Job → Scan the listing for the word "class" and give the number of lines where it appears, with no other text.

Listed entries →
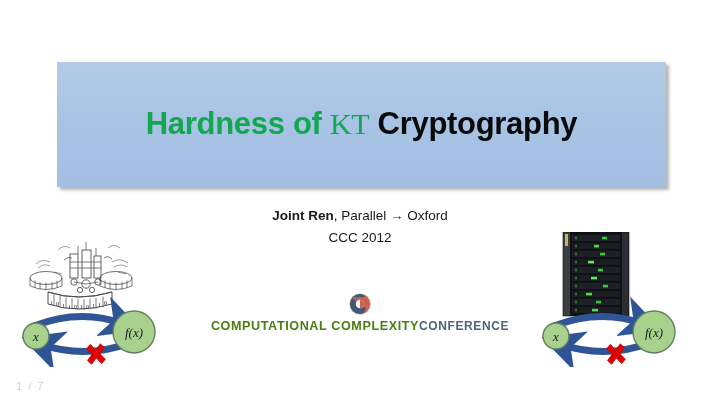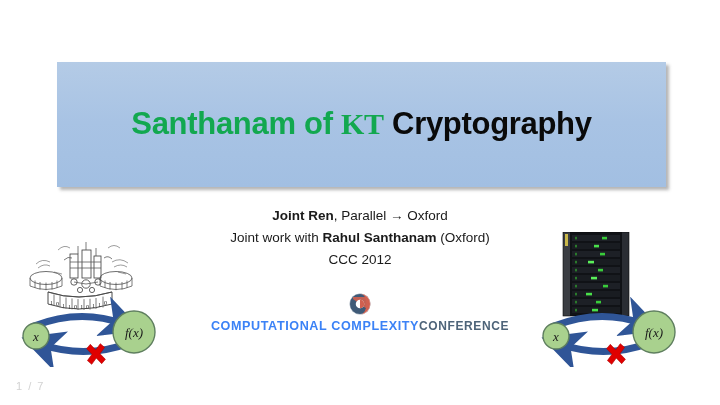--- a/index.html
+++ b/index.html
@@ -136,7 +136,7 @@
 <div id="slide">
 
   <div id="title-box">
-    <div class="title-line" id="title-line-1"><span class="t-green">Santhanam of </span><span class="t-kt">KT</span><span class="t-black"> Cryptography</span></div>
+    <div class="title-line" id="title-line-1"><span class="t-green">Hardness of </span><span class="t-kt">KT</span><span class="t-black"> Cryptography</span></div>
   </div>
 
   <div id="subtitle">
* * *
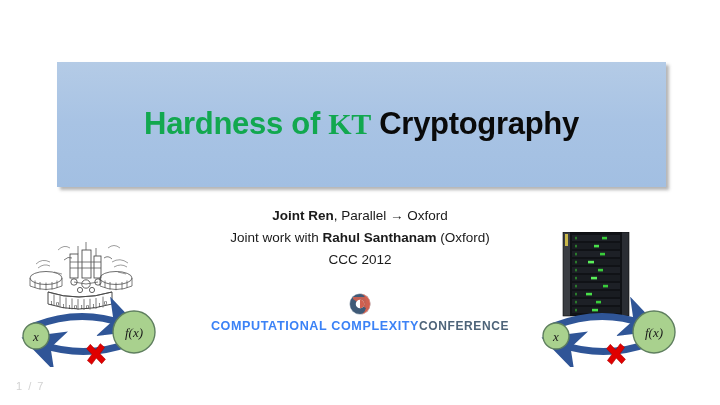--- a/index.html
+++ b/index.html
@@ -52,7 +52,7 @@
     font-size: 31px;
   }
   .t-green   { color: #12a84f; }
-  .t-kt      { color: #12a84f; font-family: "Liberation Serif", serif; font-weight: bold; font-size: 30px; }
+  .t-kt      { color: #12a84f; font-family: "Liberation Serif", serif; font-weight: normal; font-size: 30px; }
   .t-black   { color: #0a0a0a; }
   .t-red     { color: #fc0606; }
--
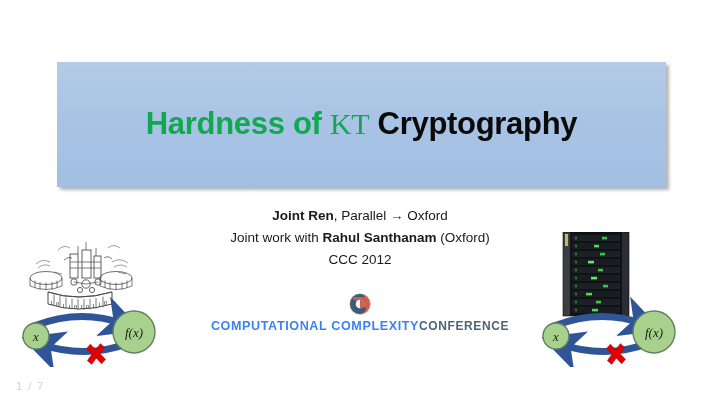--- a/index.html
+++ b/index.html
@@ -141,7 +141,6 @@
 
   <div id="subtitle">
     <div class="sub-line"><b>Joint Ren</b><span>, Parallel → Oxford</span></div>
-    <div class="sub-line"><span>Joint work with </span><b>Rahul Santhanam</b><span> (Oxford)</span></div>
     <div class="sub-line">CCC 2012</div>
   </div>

Response to this exercise → 5